Unless you’ve been living under a rock these last few months, you’ve probably heard of the marriage equality debate. At least, you’ve probably heard of the “gay marriage” debate. Sure, I hear you say, I’ve heard of it – and? Well, pretending for a moment that I don’t care what you think about the issue itself, I’d like to draw your attention to the difference between these two terms, and to what the evolving discourse of the debate means for the LGBT+ community.

First, there was a switch – particularly, but not exclusively, on the side of the advocates – from talking about “gay marriage” to talking about “same sex marriage.” This was done partly to escape the negative connotations of ideas such as the ‘gay agenda’ and ‘gay lifestyle,’ on which the opposition to marriage equality heavily relies. It also serves, however, to recognise that not all same-sex attracted people are gay. But wait, I hear you say; I thought that’s what gay meant! Well, first of all, while some people do use it as a blanket term, some women are uncomfortable with or do not identify with the term ‘gay’. These days, the terminology tends to reflect personal preference, but historically, the use of the term ‘lesbian’ reflects a wider recognition of the intersectional impact of homophobia and sexism that homosexual women face, but that homosexual men do not. On top of this consideration, the shift from “gay” to “same sex” marriage is inclusive of people who are not exclusively same-sex attracted; for example, the oft-ignored ‘B’ of the now well-known LGBT+ acronym.

The B stands for “bisexual”, which, at its most basic level, refers to somebody who is attracted to both men and women. For those of you who can handle venturing beyond the gender binary, ‘bisexuality’ is usually used to refer to either attraction to your own gender and another gender, or to your own gender and other genders. This leads to various accusations from both the hetero- and homosexual communities, including that bisexuals are “greedy”, that they lack commitment, that they should “pick a side”, and that they are driven by a desire for attention, rather than by biological impulse or honest identification.

These perceptions are reinforced by the oversexualisation and trivialisation of bisexuality in popular media, such as with the common, usually minor and usually objectified, female character who “had a lesbian phase during college.” Some shows – for example, Buffy the Vampire Slayer, and even the notoriously progressive Orange is the New Black – feature main characters (Willow and Piper respectively) who have significant on-screen romantic and sexual relationships with both males and females, but who are never identified as bisexual. Representation, or lack thereof, such as this perpetuates the idea that bisexuality is not real, but rather, a phase or a situational switch between hetero- and homosexual attraction.

This is called ‘bisexual erasure’, and it has plagued the marriage equality debate and the wider LGBT+ movement for years. Bisexuals are often excluded from queer advocacy and pride spaces on the grounds that they are faking it, or that they are “straight-passing.” This, in the marriage context, means that they could be in a heterosexual relationship and therefore could get married under Australia’s current law if they wanted to, and that therefore, their complaints are invalid. To biphobic marriage equality activists: whatever happened to “love is love”? To marriage equality opponents: whatever happened to the sanctity of marriage? Do you realise you’re breaking up marriages that already exist?

That’s right: under Australian law, if you enter into a heterosexual marriage, and then one of you wishes to legally change your gender, you must dissolve the marriage.

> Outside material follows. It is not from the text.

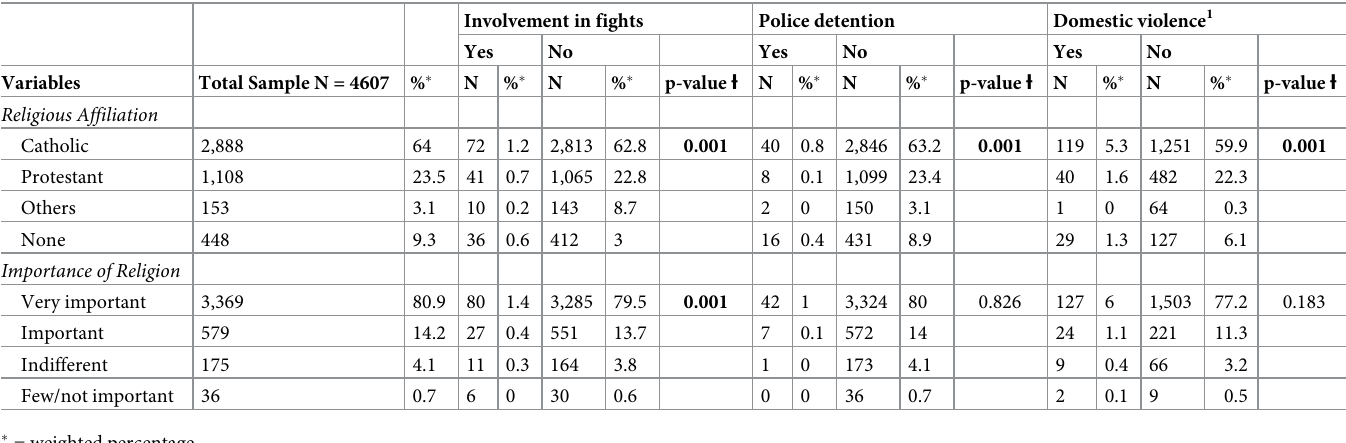
Table 2. Description of the religiosity on different outcomes of violence.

Living as a member of the gender with which you identify is a vital criterion for legally recognised change. Because marriage in Australia is defined as being “between a man and a woman,” this means that the transgender person would either have to transition and make their marriage invalid, or else continue to be recognised as their gender assigned at birth, which can cause psychological issues such as dysphoria. The “between a man and a woman” clause also excludes intersex, agender and other nonbinary people from being able to legally marry, or maintain their existing marriage if they wish to legally change their gender.

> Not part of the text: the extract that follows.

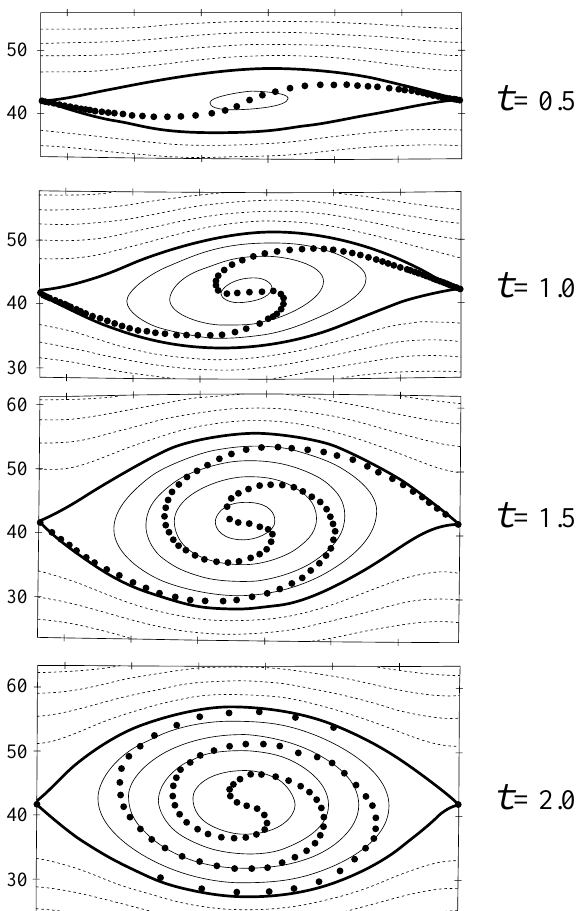
F IG . 5. – Computer simulations of a developing shear instability (Corcos and Sherman, 1984). The four panels show the streamlines at times 0.5, 1.0, 1.5, 2.0 (in units of the initial reciprocal shear). Heavy line is the “cat’s-eye” streamline through the stagnation points. The dots represent particle positions initially placed on the interface; they are initially crowded near the two stagnation points to allow for a subsequent large strain. The model allows for diffu- sion and viscosity. We have reversed the original figure from anticyclonic to cyclonic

Considerations such as this led to the second major shift in discourse, from “same sex marriage” to “marriage equality,” which is where we are today. Marriage equality activists wish for the law to allow marriage “between two consenting adults” of any sexual orientation, and of any gender. This recognises that the quest for marriage equality is not just for the G, but also for the L, the B, and the T, fighting to be able to marry – and stay married.